Archie Smith, of Wakefield, Qc, takes his bike to a shop where the chain is repaired for $12. The bike, of unknown vintage, cost him $10 at a recent garage sale. The repairman says he would have liked to replace the chain but he no longer stocks chains for the old 5-sprocket rear cassette. The distance from Chicoutimi to Alma was 120 kms.
Wednesday: We ride in light rain through the pretty neighborhoods of Alma and into the country, hitting the trails and shoulders of Highway 169. Some guys take the trail through the beautiful Parc national de la Pointe-Taillon and others continue along Highway 169.
I stop for lunch as the sun begins to shine at the Saint-Monique municipal park and pick up the bike path for the section along the boardwalk over the Peribonka River into the village. The path runs parallel to Highway 169 past the farms established on the flat terrain on the east side of the lake.
The highway is called Route Maria Chapdelaine and eventually I come to a little house that is the Louis Hémon Museum, a tribute to the French author who wrote the novel about early pioneer life in the region. It met large success after Hémon’s untimely death at the age of 32 in northern Ontario. The novel has been turned into three films, the last one (and the only Canadian version) starring the lovely Carole Laure. We cover 85 kms and land at the Motel Diligence in Dolbeau-Mistassini.
Thursday: We continue to follow Highway 169 and the bike paths through Albanel and Normandin to Saint-Félicien where we pop in to the Fromagerie Ferme des Chutes for fresh organic curds from the milk of Holstein cows. I have the curds for lunch while sitting on a bench in front of the Caisse Desjardins (credit union). We cycle along paths to Roberval where we stop at Camping Mont-Plaisant after covering 85 kms.
Friday: We follow the paths through Roberval and the countryside to Métabetchouan and then leave the lake heading to Hébertville for lunch. It rains heavily for the rest of the day to Chicoutimi. In all, I did 120 kms because I overshot the motel and had to double back a few kilometres.
We plan to have dinner at a steak restaurant, but it is full and we end up at an eclectic little spot called Sud Café run by transplanted Peruvian Marcos Germa and his Quebec wife Suzanne.

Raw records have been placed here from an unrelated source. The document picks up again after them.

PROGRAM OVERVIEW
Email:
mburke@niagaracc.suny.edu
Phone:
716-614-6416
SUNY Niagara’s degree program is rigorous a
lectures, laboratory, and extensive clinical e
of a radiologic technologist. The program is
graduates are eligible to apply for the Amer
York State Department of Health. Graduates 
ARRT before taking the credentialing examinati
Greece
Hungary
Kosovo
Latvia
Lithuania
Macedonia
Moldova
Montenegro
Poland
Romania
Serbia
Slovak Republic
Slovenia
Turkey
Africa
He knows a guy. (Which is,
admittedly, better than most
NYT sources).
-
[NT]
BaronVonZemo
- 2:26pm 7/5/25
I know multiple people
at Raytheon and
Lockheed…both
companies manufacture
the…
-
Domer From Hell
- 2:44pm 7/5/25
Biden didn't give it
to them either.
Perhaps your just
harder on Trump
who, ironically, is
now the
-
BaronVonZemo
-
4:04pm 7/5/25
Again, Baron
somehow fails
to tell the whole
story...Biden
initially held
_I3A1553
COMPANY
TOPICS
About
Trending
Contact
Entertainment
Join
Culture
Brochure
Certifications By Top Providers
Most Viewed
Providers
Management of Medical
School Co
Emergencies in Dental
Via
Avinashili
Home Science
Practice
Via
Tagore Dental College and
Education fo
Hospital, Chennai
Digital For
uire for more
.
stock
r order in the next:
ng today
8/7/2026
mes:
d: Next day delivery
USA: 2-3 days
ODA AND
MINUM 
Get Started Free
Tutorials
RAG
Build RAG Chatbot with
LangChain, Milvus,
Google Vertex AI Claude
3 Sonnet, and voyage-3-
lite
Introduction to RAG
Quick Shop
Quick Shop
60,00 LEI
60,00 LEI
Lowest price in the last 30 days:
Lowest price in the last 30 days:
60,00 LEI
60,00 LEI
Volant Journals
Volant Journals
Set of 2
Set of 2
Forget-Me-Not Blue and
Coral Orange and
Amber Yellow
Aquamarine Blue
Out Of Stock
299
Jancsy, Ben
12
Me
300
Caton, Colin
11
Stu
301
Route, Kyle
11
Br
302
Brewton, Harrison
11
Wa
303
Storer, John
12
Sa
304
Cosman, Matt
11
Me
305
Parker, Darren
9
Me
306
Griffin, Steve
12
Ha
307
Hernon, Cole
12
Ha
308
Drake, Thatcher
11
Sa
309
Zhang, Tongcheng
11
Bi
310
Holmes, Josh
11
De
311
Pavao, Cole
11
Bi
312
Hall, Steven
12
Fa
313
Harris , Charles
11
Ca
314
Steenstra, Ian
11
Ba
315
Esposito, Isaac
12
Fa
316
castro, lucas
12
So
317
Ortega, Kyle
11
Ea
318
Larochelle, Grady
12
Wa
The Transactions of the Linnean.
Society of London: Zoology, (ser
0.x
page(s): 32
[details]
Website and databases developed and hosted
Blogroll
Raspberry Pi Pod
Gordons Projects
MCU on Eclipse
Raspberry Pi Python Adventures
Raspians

After we arrive, Marcos shuts the restaurant, which is full of his artwork, and the couple serve us a potent Peruvian aperitif called pisco containing mango juice and something stronger. What follows is a superb meal of corn and cilantro soup and, in my case, saltido beef whipped up by Suzanne, who has mastered Peruvian cuisine.
Saturday: We follow Route 8 and its long climbs along Highway 172 to Tadoussac. We end up at the nearby Innu-Montagnais Indian reserve of Essipit where we spend the night in two A-frame cottages overlooking the St. Lawrence River and its whale population.
We dine at the Poissonerie Les Escoumins, the reserve’s restaurant attached to the Pecherie Manicouagan, which sells fresh seafood. I have clam chowder (the clams are called mactres de Stimpson) and fresh turbot caught on the north shore. It may be the best seafood meal that I have ever had. And that’s saying a lot because I have had fresh seafood meals from the Yucatan Peninsula of Mexico to Newfoundland and Vancouver, B.C.
Good to go:
The go-to guide for cyclists is one entitled Route Verte du Québec available in English as Cycling in Quebec ($24.95). It can be ordered online at velo.qc.ca and contains excellent maps of paths, lists of bike shops and accommodations such as camping, cabins, gites (bed and breakfasts) and motels along with public transport such as taxis and intercity bus companies that can get you and your bike to the regions where you want to cycle.
Cyclists can do the circuit around Lac Saint-Jean in as little as three days, beginning and ending at Alma, for example.
Chicoutimi is a two-hour drive along Highway 175 from Quebec City.
Sud Café, 317 Racine Est, Chicoutimi, 418-549-5777.
Poissonerie Les Escoumins (Pecherie Manicouagan), 152 Marcellin Est, Les Escoumins (Essipit), 418-233-3122.